Quick FAQ, Because I Know You're Wondering

Do I have to do anything with my LEAPS if I get assigned? Nope. The simplest and usually best approach is to just buy back the short stock position in the market. Your LEAPS stays untouched, maintains all its time value, and you can immediately sell another short call to continue your PMCC.

Can I get assigned before expiration? Absolutely. Especially around ex-dividend dates or when extrinsic value has evaporated.

What if I want to keep running PMCCs after assignment? If you buy to cover the short stock and keep your LEAPS, you're already set up. Just sell another short call when you're ready. If you exercised or sold your LEAPS, you'll need to re-establish a fresh LEAPS position first.

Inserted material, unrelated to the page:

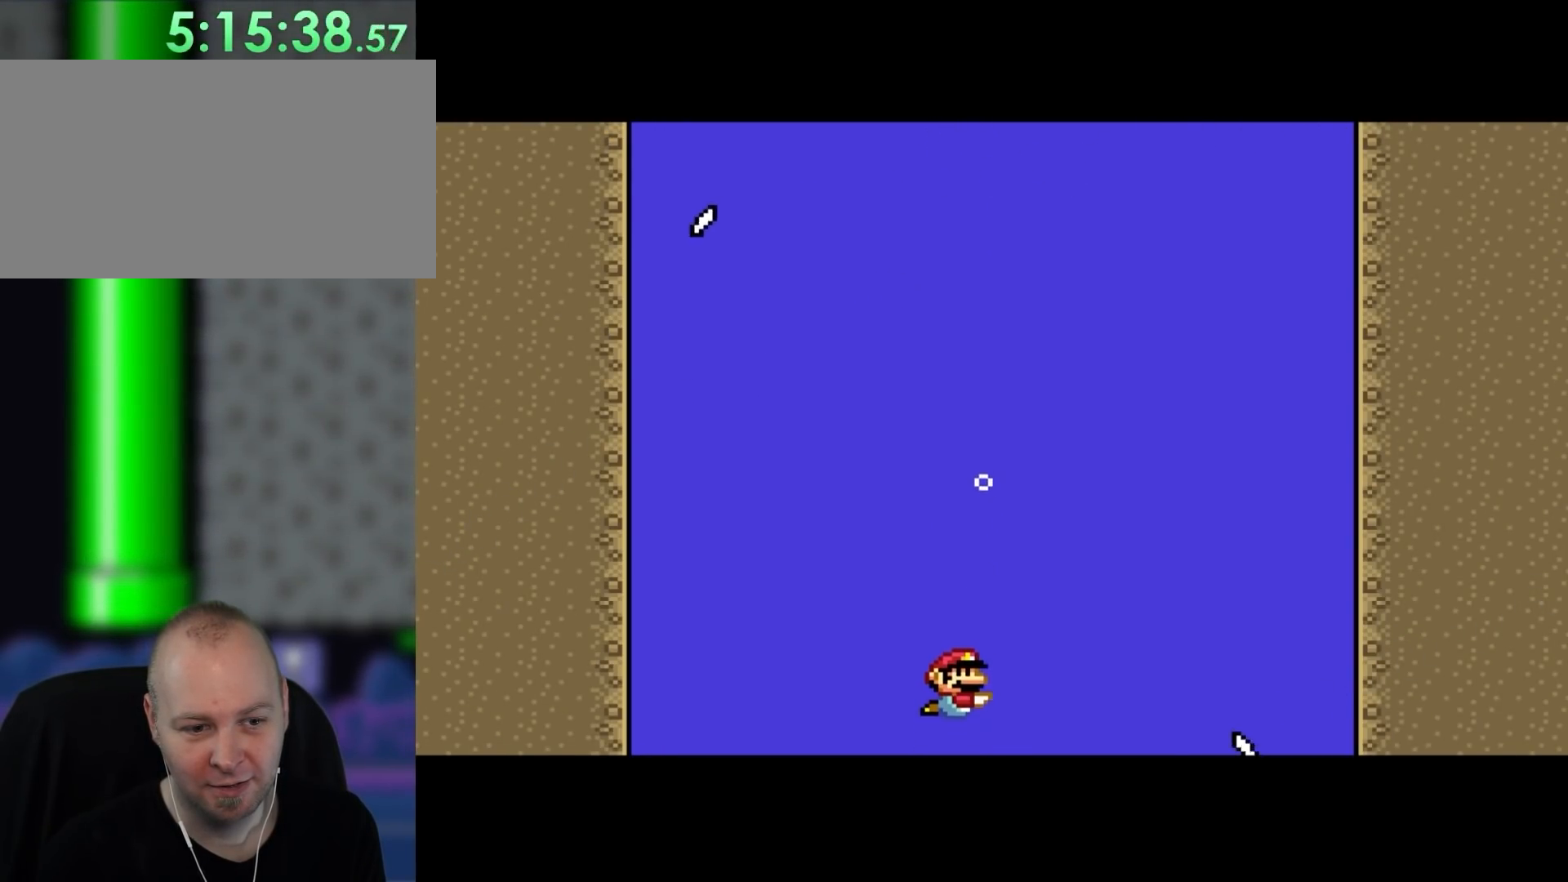
{"dt_ms": 500, "buttons": ["DPAD_UP"], "events": [[183, "B", "down"], [317, "B", "up"], [317, "DPAD_UP", "down"], [367, "B", "down"], [483, "B", "up"]]}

When would I exercise my LEAPS instead of just buying back the shares? Mainly when the LEAPS has essentially zero time value left (deep in-the-money and close to expiration), or if you don't have the capital to buy the shares outright and you want to close the position.

Your One-Page Assignment Checklist

Keep this somewhere visible:

Before trouble starts:

  • Check upcoming ex-dividend dates

  • Monitor short call extrinsic value (red flag if ≤ $0.10)

  • If both boxes checked, roll up/out now or close

If you get assigned:

  • Primary move: Buy to cover the short stock, keep your LEAPS intact

  • Alternative if LEAPS has minimal time value: Exercise LEAPS to cover

  • Alternative if closing entire position: Sell LEAPS and buy back short stock to capture time value

  • Rebuild: If you kept your LEAPS, you can sell another short call immediately to continue the PMCC

Want to master the complete PMCC strategy? If you want to learn how I approach PMCCs, from position entry and delta selection to rolling techniques and risk management, check out Wealth Without Shares, the ultimate resource for LEAPS and PMCC strategies.

The Bottom Line

Here's what I want you to take away from this, Lou—and let me answer your specific questions directly:

"What actually happens if we're assigned on the short calls?" Your broker creates a short stock position in your account at the strike price of your short call. You owe 100 shares per contract. No shares leave your account because you never owned them—you're now holding an obligation to deliver.

"Would we have to exercise the LEAPS so we'd have the actual shares to sell/have called away?" No, you don't have to exercise the LEAPS. That's just one option—and usually not the best one. The economically superior path is typically to sell your LEAPS (capturing its remaining time value) and buy shares to cover the short stock position. This keeps more money in your pocket.

"What are the actual mechanics if the short calls are exercised?" You wake up with a short stock position. The cleanest path: simply buy back those shares in the market and keep your LEAPS untouched. Your PMCC stays intact, and you can sell another short call whenever you want. Alternatively, if your LEAPS has no time value left, you can exercise it to cover the short stock. Or if you're closing the position entirely, you can sell the LEAPS and buy back the shares to capture maximum value.

And yes, you're right about rolling. As the stock price rises toward your short strike and expiration approaches, you'll roll up and out to maintain distance and collect credits. This prevents most assignments from ever happening. The traders who manage their positions actively, watching extrinsic value, respecting ex-div dates, rolling before things get tight, rarely deal with assignment at all.

Assignment isn't some catastrophic event. It's just plumbing.

The PMCC's advantage is capital efficiency and repeatable income generation, not outsmarting assignment. If you manage extrinsic value, respect ex-dividend dates, and roll with intention, assignment becomes rare and manageable. And when it does happen, the sell-LEAPS-and-buy-shares path typically keeps the most value in your pocket.

The traders who stress about assignment are usually the ones who aren't watching their positions. The ones who sleep well? They're rolling before things get tight, checking ex-div dates every Sunday night, and treating assignment as just another part of the process.

That's the difference between fearing assignment and managing it.